Rising above the plains in Gove County in western Kansas is Monument Rocks, a series of large chalk formations formed some 80 million years ago. Also referred to as the Chalk Pyramids, the site was the first National Natural Landmark designated by the U.S. Department of Interior in 1968.
These magnificent large monoliths, rising as high as 70 feet, were created during the Cretaceous Period of geologic history when the area was covered by the Niobrara seaway, which extended from the present-day Gulf of Mexico north through Canada.
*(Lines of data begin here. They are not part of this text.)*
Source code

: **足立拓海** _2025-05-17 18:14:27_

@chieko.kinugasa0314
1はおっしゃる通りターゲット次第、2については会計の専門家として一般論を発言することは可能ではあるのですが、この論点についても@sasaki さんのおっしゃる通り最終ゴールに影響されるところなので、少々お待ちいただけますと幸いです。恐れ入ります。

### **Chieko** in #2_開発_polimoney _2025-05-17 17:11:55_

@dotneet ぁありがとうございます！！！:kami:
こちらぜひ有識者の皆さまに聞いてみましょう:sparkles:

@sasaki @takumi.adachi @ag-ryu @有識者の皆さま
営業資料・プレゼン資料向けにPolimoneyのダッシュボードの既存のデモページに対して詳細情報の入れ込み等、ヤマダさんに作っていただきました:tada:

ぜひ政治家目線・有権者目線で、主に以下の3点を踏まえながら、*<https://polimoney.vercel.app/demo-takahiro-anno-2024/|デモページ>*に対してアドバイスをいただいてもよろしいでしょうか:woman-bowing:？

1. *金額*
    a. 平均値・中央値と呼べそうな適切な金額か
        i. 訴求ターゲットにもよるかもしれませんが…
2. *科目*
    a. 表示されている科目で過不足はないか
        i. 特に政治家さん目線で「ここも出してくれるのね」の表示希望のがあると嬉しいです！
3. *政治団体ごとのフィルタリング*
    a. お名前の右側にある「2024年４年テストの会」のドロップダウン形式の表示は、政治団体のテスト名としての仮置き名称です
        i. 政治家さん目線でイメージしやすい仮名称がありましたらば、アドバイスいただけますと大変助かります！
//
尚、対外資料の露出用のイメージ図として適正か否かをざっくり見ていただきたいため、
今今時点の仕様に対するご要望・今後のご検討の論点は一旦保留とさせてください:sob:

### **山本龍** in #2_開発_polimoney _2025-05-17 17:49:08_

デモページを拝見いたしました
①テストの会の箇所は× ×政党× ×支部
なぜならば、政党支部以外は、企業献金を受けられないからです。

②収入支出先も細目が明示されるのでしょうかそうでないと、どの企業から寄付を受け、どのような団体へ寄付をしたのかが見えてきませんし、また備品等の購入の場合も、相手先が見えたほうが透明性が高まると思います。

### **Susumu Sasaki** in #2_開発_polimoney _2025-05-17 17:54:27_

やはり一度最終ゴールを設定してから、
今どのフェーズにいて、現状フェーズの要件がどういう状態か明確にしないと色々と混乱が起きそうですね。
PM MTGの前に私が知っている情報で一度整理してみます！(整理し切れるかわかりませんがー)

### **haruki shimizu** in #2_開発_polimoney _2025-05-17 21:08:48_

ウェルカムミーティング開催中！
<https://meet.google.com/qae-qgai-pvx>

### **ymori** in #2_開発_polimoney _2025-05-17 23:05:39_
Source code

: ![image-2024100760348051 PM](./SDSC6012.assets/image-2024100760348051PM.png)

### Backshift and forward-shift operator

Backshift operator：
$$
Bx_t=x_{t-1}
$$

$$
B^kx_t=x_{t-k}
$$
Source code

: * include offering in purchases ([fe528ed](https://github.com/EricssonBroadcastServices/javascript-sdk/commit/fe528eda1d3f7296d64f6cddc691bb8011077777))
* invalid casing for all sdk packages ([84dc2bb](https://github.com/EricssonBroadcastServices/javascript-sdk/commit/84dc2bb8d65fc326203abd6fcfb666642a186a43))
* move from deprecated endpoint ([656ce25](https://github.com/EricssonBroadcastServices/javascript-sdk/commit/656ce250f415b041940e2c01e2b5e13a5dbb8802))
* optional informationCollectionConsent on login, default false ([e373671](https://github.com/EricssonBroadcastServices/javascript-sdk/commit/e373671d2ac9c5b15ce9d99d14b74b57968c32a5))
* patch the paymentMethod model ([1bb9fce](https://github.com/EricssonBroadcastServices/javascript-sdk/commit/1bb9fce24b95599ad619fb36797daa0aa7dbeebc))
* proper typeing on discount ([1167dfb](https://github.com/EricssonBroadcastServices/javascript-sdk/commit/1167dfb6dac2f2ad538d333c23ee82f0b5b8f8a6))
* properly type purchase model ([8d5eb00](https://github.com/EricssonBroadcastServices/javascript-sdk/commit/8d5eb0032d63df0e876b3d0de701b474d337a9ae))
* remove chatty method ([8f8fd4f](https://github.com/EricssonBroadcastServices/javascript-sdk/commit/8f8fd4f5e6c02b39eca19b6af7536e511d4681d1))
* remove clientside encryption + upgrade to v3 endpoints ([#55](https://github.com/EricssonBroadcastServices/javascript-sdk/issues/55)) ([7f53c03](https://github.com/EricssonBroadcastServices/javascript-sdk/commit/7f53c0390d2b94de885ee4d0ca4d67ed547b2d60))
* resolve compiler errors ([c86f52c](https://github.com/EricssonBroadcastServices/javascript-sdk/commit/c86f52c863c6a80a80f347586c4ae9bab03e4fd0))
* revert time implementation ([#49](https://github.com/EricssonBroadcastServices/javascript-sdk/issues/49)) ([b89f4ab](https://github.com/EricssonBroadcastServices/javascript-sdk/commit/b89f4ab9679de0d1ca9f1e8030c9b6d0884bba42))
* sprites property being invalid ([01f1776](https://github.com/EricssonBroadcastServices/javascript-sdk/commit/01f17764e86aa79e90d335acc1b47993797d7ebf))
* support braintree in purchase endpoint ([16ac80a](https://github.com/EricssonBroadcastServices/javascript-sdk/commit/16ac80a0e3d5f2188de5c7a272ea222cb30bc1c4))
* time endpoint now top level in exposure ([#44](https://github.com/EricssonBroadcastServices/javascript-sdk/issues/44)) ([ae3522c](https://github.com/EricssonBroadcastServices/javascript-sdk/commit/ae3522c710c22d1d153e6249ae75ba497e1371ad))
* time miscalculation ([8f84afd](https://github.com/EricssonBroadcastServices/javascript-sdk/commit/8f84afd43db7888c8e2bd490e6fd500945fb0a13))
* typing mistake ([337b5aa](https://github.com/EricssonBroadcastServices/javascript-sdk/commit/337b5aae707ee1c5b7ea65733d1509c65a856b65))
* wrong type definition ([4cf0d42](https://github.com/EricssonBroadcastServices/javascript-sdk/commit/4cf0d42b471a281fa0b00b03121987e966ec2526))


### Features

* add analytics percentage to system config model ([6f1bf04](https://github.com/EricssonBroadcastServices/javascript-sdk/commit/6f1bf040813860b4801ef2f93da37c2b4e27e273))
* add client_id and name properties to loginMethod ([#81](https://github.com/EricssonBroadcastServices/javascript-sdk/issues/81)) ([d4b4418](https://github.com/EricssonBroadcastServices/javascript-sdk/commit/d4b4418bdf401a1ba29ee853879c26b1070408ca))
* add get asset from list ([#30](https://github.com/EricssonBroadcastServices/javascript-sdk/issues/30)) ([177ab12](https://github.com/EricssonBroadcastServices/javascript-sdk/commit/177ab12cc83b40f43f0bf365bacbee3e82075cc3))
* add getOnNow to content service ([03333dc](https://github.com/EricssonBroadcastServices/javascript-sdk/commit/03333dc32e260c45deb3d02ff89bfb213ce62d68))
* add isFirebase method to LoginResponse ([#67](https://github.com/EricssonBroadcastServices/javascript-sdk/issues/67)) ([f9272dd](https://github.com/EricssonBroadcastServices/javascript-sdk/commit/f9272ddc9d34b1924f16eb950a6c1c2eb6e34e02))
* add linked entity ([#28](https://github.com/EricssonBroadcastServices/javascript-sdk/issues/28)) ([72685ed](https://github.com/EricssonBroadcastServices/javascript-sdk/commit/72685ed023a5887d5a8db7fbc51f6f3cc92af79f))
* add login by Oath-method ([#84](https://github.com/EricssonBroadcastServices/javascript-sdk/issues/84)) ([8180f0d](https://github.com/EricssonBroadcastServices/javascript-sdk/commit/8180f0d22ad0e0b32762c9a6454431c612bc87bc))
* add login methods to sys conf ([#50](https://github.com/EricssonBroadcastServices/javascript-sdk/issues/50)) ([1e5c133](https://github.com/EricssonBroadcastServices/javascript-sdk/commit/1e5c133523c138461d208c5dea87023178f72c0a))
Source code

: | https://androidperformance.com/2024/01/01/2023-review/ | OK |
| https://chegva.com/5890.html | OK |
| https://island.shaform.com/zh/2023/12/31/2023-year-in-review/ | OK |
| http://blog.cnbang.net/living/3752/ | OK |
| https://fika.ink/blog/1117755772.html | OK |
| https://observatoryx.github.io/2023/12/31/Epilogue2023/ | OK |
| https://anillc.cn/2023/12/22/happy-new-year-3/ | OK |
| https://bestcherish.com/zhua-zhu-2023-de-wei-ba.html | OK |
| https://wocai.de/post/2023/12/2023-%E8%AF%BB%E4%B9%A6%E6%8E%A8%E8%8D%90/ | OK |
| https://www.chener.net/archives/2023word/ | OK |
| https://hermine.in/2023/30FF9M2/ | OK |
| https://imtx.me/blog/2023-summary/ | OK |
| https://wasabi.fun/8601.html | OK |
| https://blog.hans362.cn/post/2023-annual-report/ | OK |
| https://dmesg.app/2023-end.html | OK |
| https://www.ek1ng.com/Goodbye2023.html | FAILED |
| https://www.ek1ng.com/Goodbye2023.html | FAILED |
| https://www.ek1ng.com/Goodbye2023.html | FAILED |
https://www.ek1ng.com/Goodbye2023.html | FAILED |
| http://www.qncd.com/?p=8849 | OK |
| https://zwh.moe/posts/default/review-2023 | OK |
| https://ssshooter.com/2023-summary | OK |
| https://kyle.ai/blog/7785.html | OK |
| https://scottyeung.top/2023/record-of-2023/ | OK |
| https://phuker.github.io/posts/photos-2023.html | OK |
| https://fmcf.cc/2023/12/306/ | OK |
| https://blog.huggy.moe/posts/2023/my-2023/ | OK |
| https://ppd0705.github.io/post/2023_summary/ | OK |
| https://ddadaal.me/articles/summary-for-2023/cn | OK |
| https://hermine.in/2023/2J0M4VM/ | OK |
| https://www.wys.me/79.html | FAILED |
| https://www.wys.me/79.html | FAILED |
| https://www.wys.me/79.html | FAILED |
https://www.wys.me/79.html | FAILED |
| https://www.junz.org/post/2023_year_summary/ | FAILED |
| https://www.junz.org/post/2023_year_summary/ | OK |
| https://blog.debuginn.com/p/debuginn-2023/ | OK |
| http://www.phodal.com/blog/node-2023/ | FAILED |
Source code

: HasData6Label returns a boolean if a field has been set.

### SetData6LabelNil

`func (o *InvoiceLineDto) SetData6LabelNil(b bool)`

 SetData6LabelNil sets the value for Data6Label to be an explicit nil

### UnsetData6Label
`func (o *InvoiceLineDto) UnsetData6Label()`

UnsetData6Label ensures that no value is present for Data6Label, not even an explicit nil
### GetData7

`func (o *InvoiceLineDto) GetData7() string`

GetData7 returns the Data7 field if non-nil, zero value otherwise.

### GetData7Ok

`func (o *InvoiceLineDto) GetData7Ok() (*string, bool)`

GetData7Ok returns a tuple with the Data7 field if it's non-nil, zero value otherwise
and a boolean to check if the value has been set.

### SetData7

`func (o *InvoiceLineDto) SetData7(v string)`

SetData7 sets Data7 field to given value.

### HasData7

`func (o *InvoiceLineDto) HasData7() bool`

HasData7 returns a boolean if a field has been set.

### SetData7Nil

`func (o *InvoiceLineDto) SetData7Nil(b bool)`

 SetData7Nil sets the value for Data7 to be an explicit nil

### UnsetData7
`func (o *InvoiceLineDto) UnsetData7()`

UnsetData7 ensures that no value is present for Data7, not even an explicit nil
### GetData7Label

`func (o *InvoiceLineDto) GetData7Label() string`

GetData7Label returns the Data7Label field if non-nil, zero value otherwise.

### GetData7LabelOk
When the sea evaporated, it left behind fossilized sea organisms that became chalk deposits that over the eons have been eroded by the once much larger Smoky Hill River, wind, and rain.
Monument Rocks, nearby Castle Rock, and numerous sandstone bluffs in the area are today collectively known as the “Badlands of Kansas.” The region is also known as the source of some of the best Cretaceous marine fossils found anywhere in the world. Beneath these bluffs and outcroppings lie thousands of feet of marine sediments that have provided paleontologists with a wealth of fossils and the remains of extinct animals.
Several fossils, including fish bones, turtles, oyster shells, swimming reptiles, birds, coral, dinosaurs, and sharks’ teeth, can be seen at the nearby Keystone Gallery, the Fick Fossil and History Museum in Oakley, and at the Sternberg Museum in Hays, Kansas. According to locals, after heavy rain, the area still smells like an ocean bay.
Today, it is hard to imagine that this flat, arid cactus and buffalo grass prairie was completely covered by water, yet these awe-inspiring rock outcroppings tell a different story. The arches and buttes of Monument Rocks are spread out over ten acres, and its history stretches beyond the prehistoric period into the more recent past, when the Cheyenne, Arapaho, Kiowa, Sioux, and Apache Indians utilized this area as hunting grounds when the buffalo and other game were plentiful here. The rising monoliths were also a spiritual site for the Native Americans.
The site was first noted by explorers when John C. Fremont made his famous expeditions in the 1840s. Later, when the Smoky Hill Trail was blazed through the area to the Colorado goldfields in the 1860s, pioneers were also, no doubt, amazed by the towering formations sitting quietly on the mostly unbroken plains. The Butterfield Overland Despatch also came through here beginning in 1865. Because of the all too often Indian attacks, Fort Monument was established the same year to protect the emigrants along the trail. Situated about a mile southwest of Monument Rocks, there are no remains of the old fort today.
Various wildlife dwells in the area, including eagles, falcons, and other birds, wild deer, pronghorn antelope, jackrabbits, coyotes, and careful – rattlesnakes.
One of the most significant and most photographed sites at the landmark is the Keyhole Arch, which local lore says was started when someone was shooting at the rocks many years ago. When a bullet penetrated through a thin spot, the hole began, and locals have watched it expand through the years. As it continues to widen, at some point, the top of the arch will collapse, leaving fragile spires behind.
Though the site is a National Natural Landmark, Monument Rocks and nearby Castle Rock are both situated on private property. It is only through the generosity of these private landowners that visitors are allowed to enjoy the site. As such, please treat the site with respect by not climbing on the unstable rocks, digging out fossils, starting fires or grills for cooking, or venturing off established roads. There are no public restroom facilities nor camping allowed at the site. There is no fee to visit the sites.
Monument Rocks is located about 28 miles southeast of Oakley, Kansas. To get there, take U.S. 83 south, then 4 miles east on Jayhawk Road, 3 miles south, and 1 mile east (dry weather road only). From Scott City, travel 18 miles north on U.S. 83, east 2 miles on Dakota Road, 1 mile north, 3½ miles east, and 2½ miles north.
Castle Rock can be reached by taking the Quinter Exit #107 off I-70, traveling 15 miles south on Castle Rock Road to the intersection of GO-80 and GO-K, then 4 miles east to Castle Rock sign, and north across a cattle guard (dry weather road only).